Supplied text:
= Beginning of Section =

IBM Support

IBM Power FAQ: What to expect when requesting Root Cause Analysis (RCA) (applies to AIX, HMC, IBM i, PowerHA, PowerVM, Power Systems)

Question & Answer


Question

Root cause analysis (RCA) is an assessment for determining the sequence of events which have contributed, or can contribute, to the occurrence of issues. The main contributors to issues include simple user actions  (for example, invalid command usage, incorrect configuration), lack of planning and testing (for example, for new implementations or changes to an implementation), configuration of products or devices outside of the operating system environments, custom client configuration in conjunction with their unique business workload, and one or more complex and microsecond events in a mix of millions of events across multiple devices and systems.
This document provides answers to commonly asked questions to help clients have the correct level of expectations when working with IBM Remote Technical Support for requests of RCA. IBM strongly recommend that client administrators and management thoroughly review this document and the materials referenced to fully understand the scope of support, definitions of business impacting events, and how requests for RCA are handled.

Cause

Answer

IBM Remote Technical Support is staffed and trained to provide quality and timely technical support on IBM's most current products and release levels. 
Details about IBM's "End of Service" policies are available on the IBM Support Lifecycle Policy FAQ page. Current product lifecycle details ("In Service" and "End of Service" dates) can be viewed on these product websites: 
Hide/Show All Answers

Question: What is the difference between requesting a problem solution (or resolution) and requesting RCA?

= End of Section =

Data:
= Beginning of Section =

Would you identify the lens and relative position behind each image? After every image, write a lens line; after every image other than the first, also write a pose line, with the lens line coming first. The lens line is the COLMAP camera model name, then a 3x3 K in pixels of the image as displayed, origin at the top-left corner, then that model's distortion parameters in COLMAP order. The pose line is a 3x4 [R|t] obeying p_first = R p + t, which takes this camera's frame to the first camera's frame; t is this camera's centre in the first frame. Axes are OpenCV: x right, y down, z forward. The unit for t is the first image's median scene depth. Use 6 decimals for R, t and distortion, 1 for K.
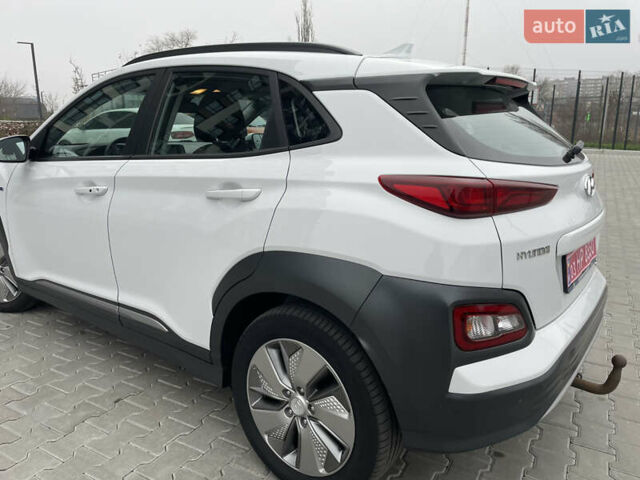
lens RADIAL K [[479.6, 0, 324.7], [0, 479.6, 238.6], [0, 0, 1]] dist [0.094263, -0.111731]
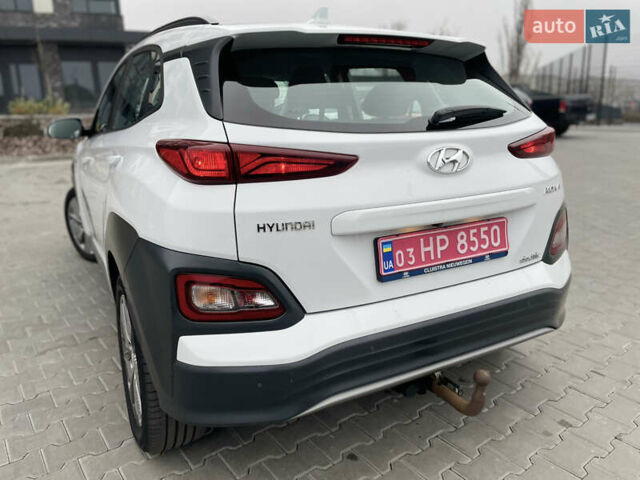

= End of Section =

Work request: Copy the RCA FAQ starting at "Root cause analysis (RCA) is" and ending at "devices and systems.", renaming "issues" to "incidents" wherever it appears. The material has no connection to the RCA FAQ.

Reply to the task:
Root cause analysis (RCA) is an assessment for determining the sequence of events which have contributed, or can contribute, to the occurrence of incidents. The main contributors to incidents include simple user actions  (for example, invalid command usage, incorrect configuration), lack of planning and testing (for example, for new implementations or changes to an implementation), configuration of products or devices outside of the operating system environments, custom client configuration in conjunction with their unique business workload, and one or more complex and microsecond events in a mix of millions of events across multiple devices and systems.